**REQUEST**
Please return exactly the line that contains "Түркия Австрияның Грац" and every line after it, through the last line of the records below, with no pictures.

**DATA EXCERPTS**
····················

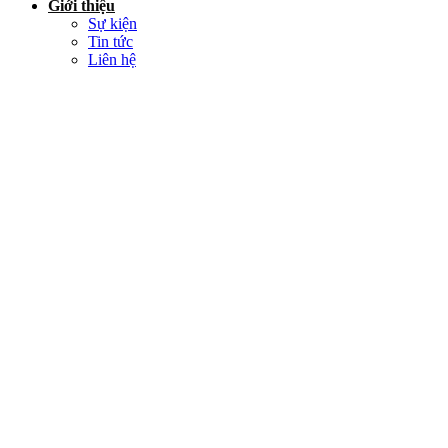
Giới thiệu
Sự kiện
Tin tức
Liên hệ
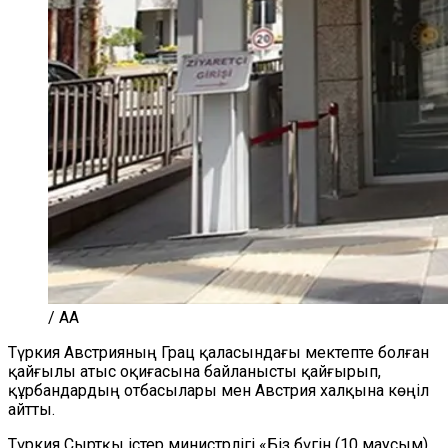
/ AA
Түркия Австрияның Грац қаласындағы мектепте болған
қайғылы атыс оқиғасына байланысты қайғырып,
құрбандардың отбасылары мен Австрия халқына көңіл
айтты.
Түркия Сыртқы істер министрлігі «Біз бүгін (10 маусым)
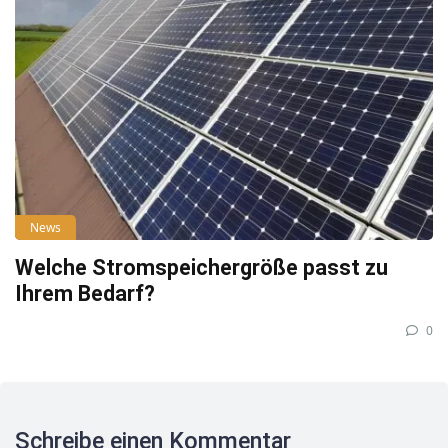
News
Welche Stromspeichergröße passt zu
Ihrem Bedarf?
0
Schreibe einen Kommentar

····················

**PROBLEM SOLUTION**
Түркия Австрияның Грац қаласындағы мектепте болған
қайғылы атыс оқиғасына байланысты қайғырып,
құрбандардың отбасылары мен Австрия халқына көңіл
айтты.
Түркия Сыртқы істер министрлігі «Біз бүгін (10 маусым)
News
Welche Stromspeichergröße passt zu
Ihrem Bedarf?
0
Schreibe einen Kommentar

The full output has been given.